▶ Vorliegender Textauszug:
━━━━━━━━━━━━━━━━━━━━
Das auf Acetatzellulose basierende Filmmaterial erwies sich zwar als weit weniger feuergefährlich, war aber wie der Nitro-Film chemisch nicht sehr beständig. Schlechte Lagerzustände wie Hitze und Feuchtigkeit haben über die Jahre bei vielen Kopien das so genannte „Vinegar Syndrome“ hervorgerufen, bei dem eine der Essigsäure verwandte Substanz vom Material freigesetzt und von dort auf andere Kopien übertragen wird. Erst in den 80er-Jahren gingen die Filmlaboratorien dazu über, Polyester als Filmmaterial für Sicherungskopien zu verwenden.

Die wissenschaftliche Disziplin Filmrestaurierung befindet sich heute an einem entscheidenden Wendepunkt. Da die erste Expertengeneration sich ihr Handwerk noch selbst beibringen musste, fehlten ihr lange ein professionelles Selbstverständnis sowie ein kritisches Rahmenwerk im Hinblick auf theoretische, methodische und ethische Fragen, das die jahrezehntelangen beruflichen Erfahrungen schließlich in einem fundierten Programm, einer Art Philosophie, zusammengefasst hätte.

Hier ist in den letzten Jahren vor allem in den Filmarchiven selbst wichtige Basisarbeit geleistet worden. Der Internationale Zusammenschluss von Filmarchiven (FIAF) verfügt seit einigen Jahren über einen dezidierten Satzungsbeschluss, den „Code of Ethics“, der, basierend auf der Unesco-Studie von 1998, allen Mitgliedern klare Richtlinien im Umgang mit seltenem Filmmaterial vorgibt. Ganz oben auf der Liste steht der Schutz der Integrität des Materials sowie der Schutz gegen jede Form der Manipulation, Verstümmelung, Verfälschung oder Zensur. Der „Code of Ethics“ ist heute ein verbindlicher Standard, der auch in den führenden Filmpräservationsprogrammen an der Universität Los Angeles (UCLA) und der Jeffrey Selznick School am George Eastman House in Rochester, New York, gelehrt wird.
━━━━━━━━━━━━━━━━━━━━
▶ Auszüge der Daten:
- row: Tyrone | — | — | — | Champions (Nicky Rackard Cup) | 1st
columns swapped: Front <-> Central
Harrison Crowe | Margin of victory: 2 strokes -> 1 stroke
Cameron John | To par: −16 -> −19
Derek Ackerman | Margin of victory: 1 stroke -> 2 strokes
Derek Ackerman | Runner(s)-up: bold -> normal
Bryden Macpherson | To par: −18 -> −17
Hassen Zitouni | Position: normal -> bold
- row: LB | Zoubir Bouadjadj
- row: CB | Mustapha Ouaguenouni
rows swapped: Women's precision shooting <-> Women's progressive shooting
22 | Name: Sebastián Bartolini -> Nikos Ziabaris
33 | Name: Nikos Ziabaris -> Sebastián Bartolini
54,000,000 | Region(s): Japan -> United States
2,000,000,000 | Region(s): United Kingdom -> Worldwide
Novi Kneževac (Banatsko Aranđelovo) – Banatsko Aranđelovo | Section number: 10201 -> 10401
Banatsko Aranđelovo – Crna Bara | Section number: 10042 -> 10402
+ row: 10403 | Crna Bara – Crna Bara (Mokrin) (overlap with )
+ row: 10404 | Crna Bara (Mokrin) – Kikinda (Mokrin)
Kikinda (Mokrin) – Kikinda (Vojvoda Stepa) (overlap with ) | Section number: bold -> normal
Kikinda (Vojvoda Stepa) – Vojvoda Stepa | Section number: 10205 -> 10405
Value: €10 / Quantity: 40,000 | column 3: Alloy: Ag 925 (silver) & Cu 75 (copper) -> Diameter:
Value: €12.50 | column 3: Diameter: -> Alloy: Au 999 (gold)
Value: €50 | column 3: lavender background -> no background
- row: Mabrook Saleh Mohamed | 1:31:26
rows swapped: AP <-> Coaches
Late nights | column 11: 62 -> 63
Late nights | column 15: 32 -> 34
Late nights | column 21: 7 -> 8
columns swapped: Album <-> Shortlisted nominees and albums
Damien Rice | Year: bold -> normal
━━━━━━━━━━━━━━━━━━━━
▶ Zu erledigende Schritte:
A – Beantworten Sie anhand des Textes zur Filmrestaurierung die folgenden Fragen:
(i) Welches Material verwendeten die Filmlaboratorien ab den 80er-Jahren für Sicherungskopien?
(ii) Auf welcher Studie beruht der „Code of Ethics“ der FIAF?
(iii) Was steht im „Code of Ethics“ ganz oben auf der Liste?
B – Schreiben Sie aus dem Text zur Filmrestaurierung den Abschnitt von „Das auf Acetatzellulose“ bis „Sicherungskopien zu verwenden.“ wortgetreu ab.
C – Setzen Sie den Text zur Filmrestaurierung im Anschluss an seinen letzten Satz fort.

▶ Ergebnisse je Aufgabe:
A –
(i) Polyester.
(ii) Auf der Unesco-Studie von 1998.
(iii) Ganz oben steht der Schutz der Integrität des Materials. Dazu kommt der Schutz gegen jede Form der Manipulation, Verstümmelung, Verfälschung oder Zensur.

B –
Das auf Acetatzellulose basierende Filmmaterial erwies sich zwar als weit weniger feuergefährlich, war aber wie der Nitro-Film chemisch nicht sehr beständig. Schlechte Lagerzustände wie Hitze und Feuchtigkeit haben über die Jahre bei vielen Kopien das so genannte „Vinegar Syndrome“ hervorgerufen, bei dem eine der Essigsäure verwandte Substanz vom Material freigesetzt und von dort auf andere Kopien übertragen wird. Erst in den 80er-Jahren gingen die Filmlaboratorien dazu über, Polyester als Filmmaterial für Sicherungskopien zu verwenden.

C –
Wer aber zeichnet nun für die Pflege des Filmbestandes verantwortlich? Und wer kommt für die anfallenden Kosten auf? Die belaufen sich immerhin auf knapp 40.000 US-Dollar pro restaurierter Kopie; 100 Jahre materialgerechter Lagerung würden pro Kopie mit etwa 4.500 Dollar zu Buche schlagen. Kulturpolitisch wurde Film schon immer weniger als universales Gut denn als nationales Erbe betrachtet. Aber der Staat hat ganz andere Sorgen, als sich mit dem verblichenen Andenken seiner Filmgeschichte zu befassen – besonders dann, wenn es ihn Geld kostet. Der Filmrestaurator Martin Körber, der unter anderem für die digitale Restauration von Fritz Langs „Metropolis“ (2001) verantwortlich zeichnet, sieht die Grundlage für einen verantwortungsvollen Umgang vor allem darin, dass das Bewusstsein für Film als kulturhistorisch relevanter Kunstform hoch entwickelt ist. Dieses Bewusstsein muss notwendigerweise nationale Interessen überwinden.

Interessanterweise ist solch ein kulturelles Bewusstsein aber besonders in solchen Ländern stark ausgeprägt, in denen eine nationale Filmkultur von einer einflussreichen und potenten Filmindustrie Rückhalt erfährt. In Europa gilt das vor allem für Frankreich, in geringerem Maße auch für England und Italien. Dass die partikularen nationalen Interessen Hand in Hand mit einem universalen, in den Filminstitutionen weltweit kultivierten Bewahrergeist gehen, war maßgeblich für die rasanten Fortschritte, die in den letzten zehn Jahren auf dem Feld der Filmrestauration zu verzeichnen sind.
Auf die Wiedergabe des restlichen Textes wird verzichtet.